Interview: Sheikh Mohammed bin Khalifa bin Ahmed Al Khalifa
What are the major projects going forward this year, and how is Bahrain set apart from others in the region making similar investments?
SHEIKH MOHAMMED BIN KHALIFA BIN AHMED AL KHALIFA: Bahrain is continuing to play an important energy role in the region. The Bapco Modernisation Programme (BMP) is one example, designed to optimise the refinery’s configuration in order to keep it competitive beyond 2020. The BMP will integrate several new units into the plant’s existing operations, which will increase the refinery’s total crude processing capacity to 360,000 barrels per day. The Bahrain Liquefied Natural Gas (LNG) Import Terminal will enable the country to import LNG to augment gas production to the Bahrain Field, helping to provide reliability by managing seasonal swings in gas demand and lengthening the lifespan of gas reserves.

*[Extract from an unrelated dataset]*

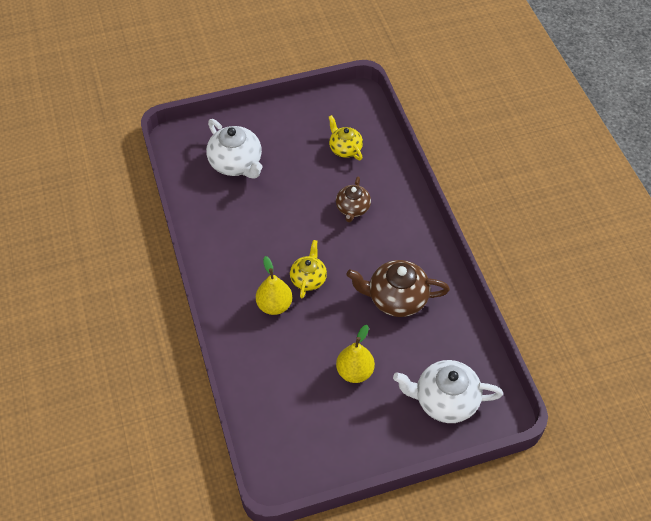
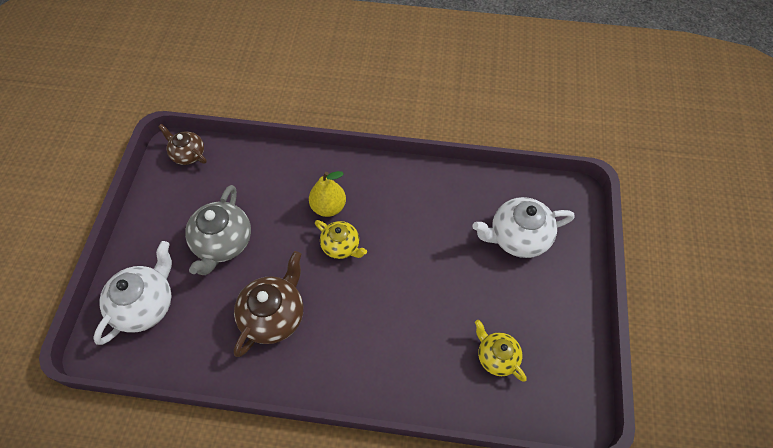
camera: 115 degrees right, 5 degrees up
(345, 148) = (496, 357): yellow teapot -> yellow teapot turned 120 degrees counterclockwise
(352, 208) = (406, 325): brown teapot -> brown teapot (188, 154)
(355, 372) = (223, 243): yellow pear -> grey teapot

The LNG Import Terminal positions Bahrain as a key player in the region, opening the door to future collaboration with our GCC neighbours. Like other Gulf states, Bahrain has also set up downstream industries such as petrochemicals and plastics.
I would not define the government’s investment strategy as counter-cyclical, as it is a planned strategy set up as a part of the Bahrain Economic Vision 2030. In this instance, the biggest potential risk is also the most enticing attribute, in that we are investing at a time when project costs are dropping due to softness in the oil and gas sector. Bahrain’s good connectivity in the region and business-friendly incentives, allowing for 100% ownership of projects across the country, give it a competitive advantage.

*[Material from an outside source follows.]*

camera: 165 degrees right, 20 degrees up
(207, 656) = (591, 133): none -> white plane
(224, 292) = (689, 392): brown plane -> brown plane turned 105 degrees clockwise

What aims and visions have been outlined to achieve success in Bahrain’s energy sector?
SHEIKH MOHAMMED: The National Oil and Gas Authority (NOGA) has set a clear vision for the sector in the kingdom. The main attributes of this vision are to maintain an active exploration programme to increase Bahrain’s oil and gas reserves, to develop already discovered assets in the best possible way to maximise the recovery from producing reservoirs, and to maintain optimum oil and gas production levels.

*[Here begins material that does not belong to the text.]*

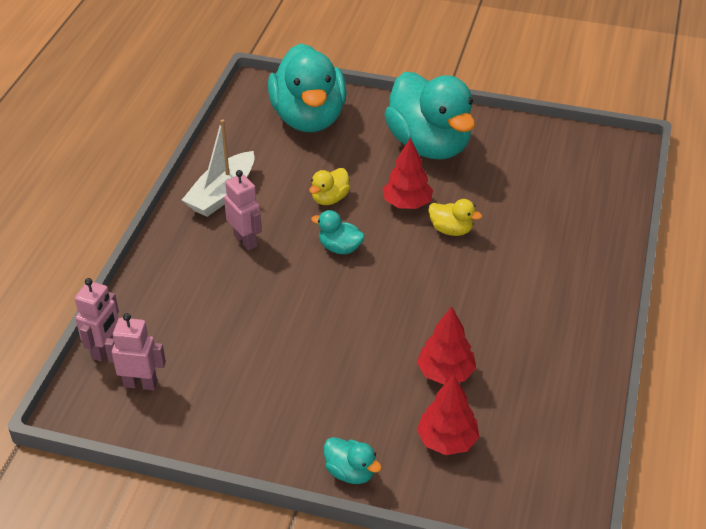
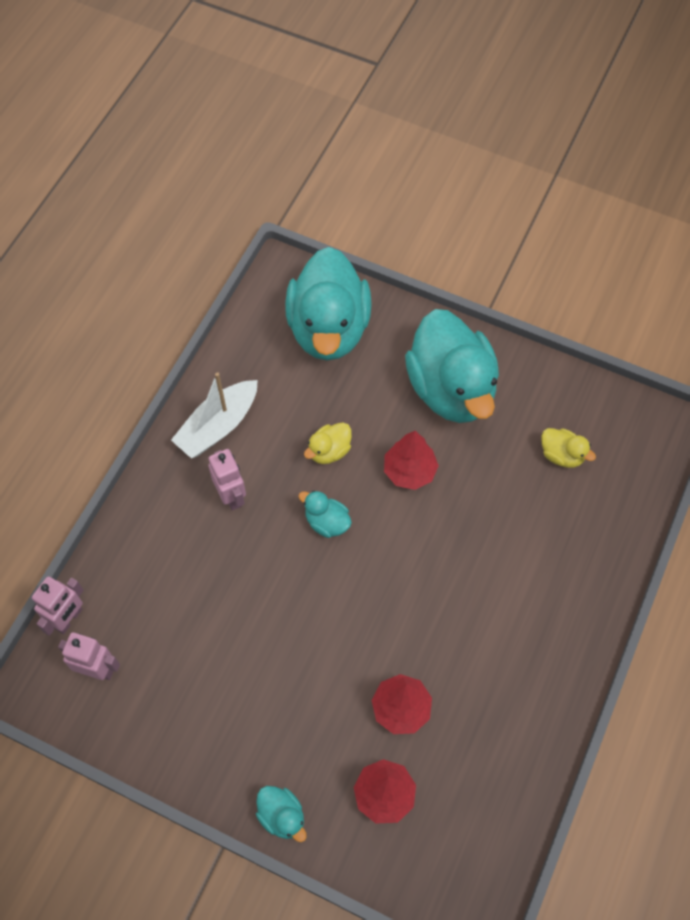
camera: 10 degrees right, 20 degrees up
(451, 230) = (448, 516): yellow duck -> yellow duck (561, 455)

Furthermore, upgrading and expanding the refining business to develop downstream industries will maximise value addition. In all areas we aim to maintain environmental, health and safety excellence, to optimise costs in order to increase profit margins and, last but not least, a key aspect in all of our initiatives is development of our human resource capacity.
To what extent has progress been made in increasing production levels through enhanced oil recovery (EOR) techniques?
SHEIKH MOHAMMED: Tatweer was originally founded to explore the application of EOR techniques in Bahrain. The Bahrain Field consists of more than 11 developed reservoirs with over 9bn barrels, of which only 12% have been recovered, leaving significant volume to be extracted by EOR processes. After screening many techniques, three were shortlisted: waterflooding, gas injection and steam injection, with the potential to unlock more than 350m barrels.
Tatweer has initiated more than 20 EOR projects in seven reservoirs to test commercial viability, the two main pilot projects being the Mauddud Light Oil Steam Flood project and the Rubble Heavy Thermal project. The Mauddud project targets more than 400m barrels of oil, of which more than 25% may be recovered by steam injection. The Rubble Heavy Thermal project targets more than 100m barrels of oil in a low-permeability, shallow carbonate reservoir by using high-pressure steam injected for low-pressure production in vertical wells, in addition to a forced imbibition pilot within horizontal wells. The ministry’s strategy is to maintain an active exploration programme at all times, as new exploration programmes normally take more than three years to complete. Any large-scale production would occur after close analysis of commercial viability.